Renowned for its top-notch healthcare system, Singapore has garnered numerous global accolades, including high rankings in Bloomberg’s annual healthcare efficiency index. With both public and private hospitals in Singapore, the local healthcare system is designed to ensure that all have access to world-class care. The hospitals offer quality medical services catering to different needs at various price points. So, what exactly are the differences between public and private hospitals? And, most importantly, which should you go to? The team at Pacific Prime Singapore, offers six important differences to help make your decision a little easier.
#1 Wait times
As more people seek public hospital treatment, wait times tend to be longer. Unlike other countries, wait times at public hospitals in Singapore are still quite reasonable. According to the Ministry of Health’s statistics on waiting times at public A&E departments (22 October to 28 October 2017), some hospitals saw wait-times of less than one hour, while others had averages of about three hours. On the other hand, at private hospitals, you can expect wait times of no more than one hour for admission.

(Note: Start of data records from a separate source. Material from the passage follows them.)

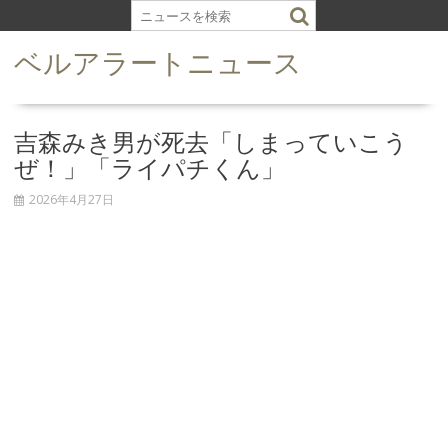
S
k
ベルアラートニュース
i
p
t
o
吉森みき男が死去「しまっていこう
c
ぜ！」「ライパチくん」
o
n
2026年4月27日
t
e
n
t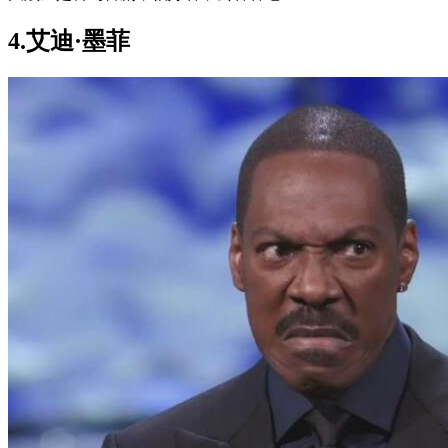
4.艾迪·墨菲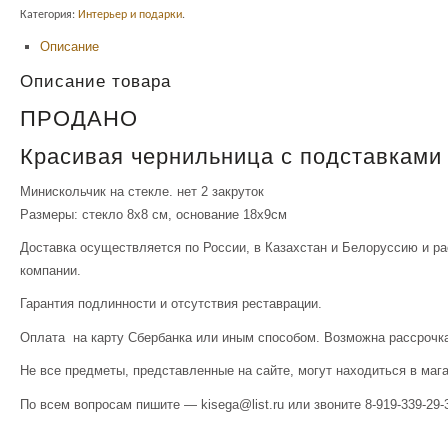
Категория:
Интерьер и подарки
.
Описание
Описание товара
ПРОДАНО
Красивая чернильница с подставками 
Минискольчик на стекле. нет 2 закруток
Размеры: стекло 8х8 см, основание 18х9см
Доставка осуществляется по России, в Казахстан и Белоруссию и р
компании.
Гарантия подлинности и отсутствия реставрации.
Оплата на карту Сбербанка или иным способом. Возможна рассрочка
Не все предметы, представленные на сайте, могут находиться в маг
По всем вопросам пишите — kisega@list.ru или звоните 8-919-339-29-3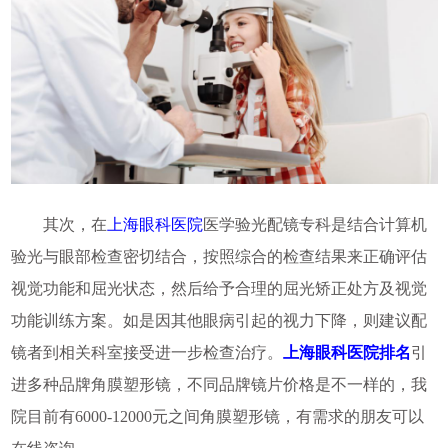
其次，在
上海眼科医院
医学验光配镜专科是结合计算机
验光与眼部检查密切结合，按照综合的检查结果来正确评估
视觉功能和屈光状态，然后给予合理的屈光矫正处方及视觉
功能训练方案。如是因其他眼病引起的视力下降，则建议配
镜者到相关科室接受进一步检查治疗。
上海眼科医院排名
引
进多种品牌角膜塑形镜，不同品牌镜片价格是不一样的，我
院目前有6000-12000元之间角膜塑形镜，有需求的朋友可以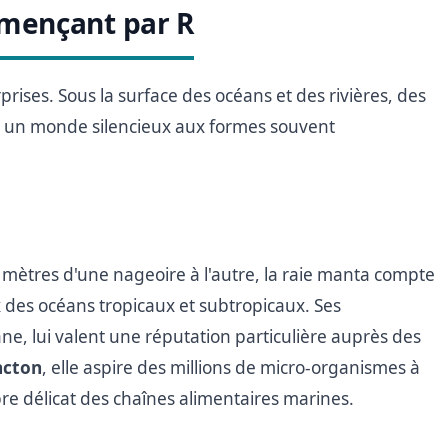
mençant par R
rises. Sous la surface des océans et des rivières, des
nt un monde silencieux aux formes souvent
ètres d'une nageoire à l'autre, la raie manta compte
x des océans tropicaux et subtropicaux. Ses
ne, lui valent une réputation particulière auprès des
ncton
, elle aspire des millions de micro-organismes à
bre délicat des chaînes alimentaires marines.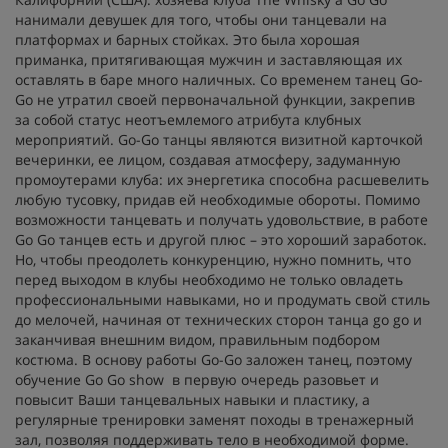
нанимали девушек для того, чтобы они танцевали на
платформах и барных стойках. Это была хорошая
приманка, притягивающая мужчин и заставляющая их
оставлять в баре много наличных. Cо временем танец Go-
Go не утратил своей первоначальной функции, закрепив
за собой статус неотъемлемого атрибута клубных
мероприятий. Go-Go танцы являются визитной карточкой
вечеринки, ее лицом, создавая атмосферу, задуманную
промоутерами клуба: их энергетика способна расшевелить
любую тусовку, придав ей необходимые обороты. Помимо
возможности танцевать и получать удовольствие, в работе
Go Go танцев есть и другой плюс – это хороший заработок.
Но, чтобы преодолеть конкуренцию, нужно помнить, что
перед выходом в клубы необходимо не только овладеть
профессиональными навыками, но и продумать свой стиль
до мелочей, начиная от технических сторон танца go go и
заканчивая внешним видом, правильным подбором
костюма. В основу работы Go-Go заложен танец, поэтому
обучение Go Go show в первую очередь разовьет и
повысит Ваши танцевальных навыки и пластику, а
регулярные тренировки заменят походы в тренажерный
зал, позволяя поддерживать тело в необходимой форме.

Regardless of whether they’re public or private, hospitals prioritise patients with urgent or life-threatening cases (such as a stroke), meaning those with semi-urgent cases (joint dislocation, for example) can expect slightly longer wait times.
Public hospitals are wholly owned by the government, which explains why they’re often referred to as “government hospitals”. While they are government owned, they license healthcare companies like SingHealth to operate them. Private hospitals are owned and managed independently by groups such as Raffles Medical Group, Parkway Holdings and Pacific Healthcare Holdings.
#3 Hospital size
Public hospitals tend to be larger, with a generally higher number of inpatient beds – the number ranged from 185 to 2,010 as of 2015. Private hospitals are usually smaller, with smaller bed capacities (20 to 345 as of 2015).
#4 Medical staff
Doctors and medical staff in both sectors are well-trained and highly qualified. There’s not much difference, although doctors in private hospitals tend to spend more time with individual patients. Private doctors who are independent also set their own prices (which can be very high).
#5 Comfort level
Within the public hospitals, you can opt for different types of hospital ward accommodation: Class A, B1, B2 and C. Class C wards are the cheapest, usually having eight to 10 beds in one room. Class B2 wards have around six beds in one room. B1 wards only have four beds and come with added benefits like air-con and television. Those who desire more privacy and comfort can opt for a Class A ward. They are private rooms featuring facilities comparable to private hospital rooms (television, reclining armchair, bar fridge, en-suite bathroom and so on).
If luxury is what you’re after, private hospitals like Gleneagles Hospital and the new Farrer Park Hospital go the extra mile to ensure that patients are pampered by making hospital suites look and feel like hotel rooms. Concierge service, personalised tablets with Wi-Fi access, en-suite bathrooms with premium toiletries, massages and a limo ride home are just some of the many extravagant perks offered. You’ll likely need to splurge if you don’t have a comprehensive private health insurance plan.
Public hospital care is more affordable, especially for Singaporean Citizens and Permanent Residents who have access to government subsidies. It’s important to note here that costs differ with residency status. For example, for a specialist outpatient consultation with an ENT doctor, Singaporeans can expect to pay around $35, Permanent Residents around $53 and non-residents $143 (non-subsidised).
Private hospitals can get pricey. A day-surgery colonoscopy can cost up to $3,580, whereas the subsidised price for the same procedure at a public hospital can cost less than $693. It’s recommended to secure private health insurance if you wish to opt for private medical care.
Which type of hospital should I opt for?
At the end of the day, where you decide to go for care is entirely up to you. The answer to this question depends on your needs (comfort, location and privacy preferences, for example), as well as your budget. However, to access more personalised care in the fastest time possible, health insurance offers the option of accessing the private care you desire. Health insurance is especially important for expats, many of whom do not have access to subsidies.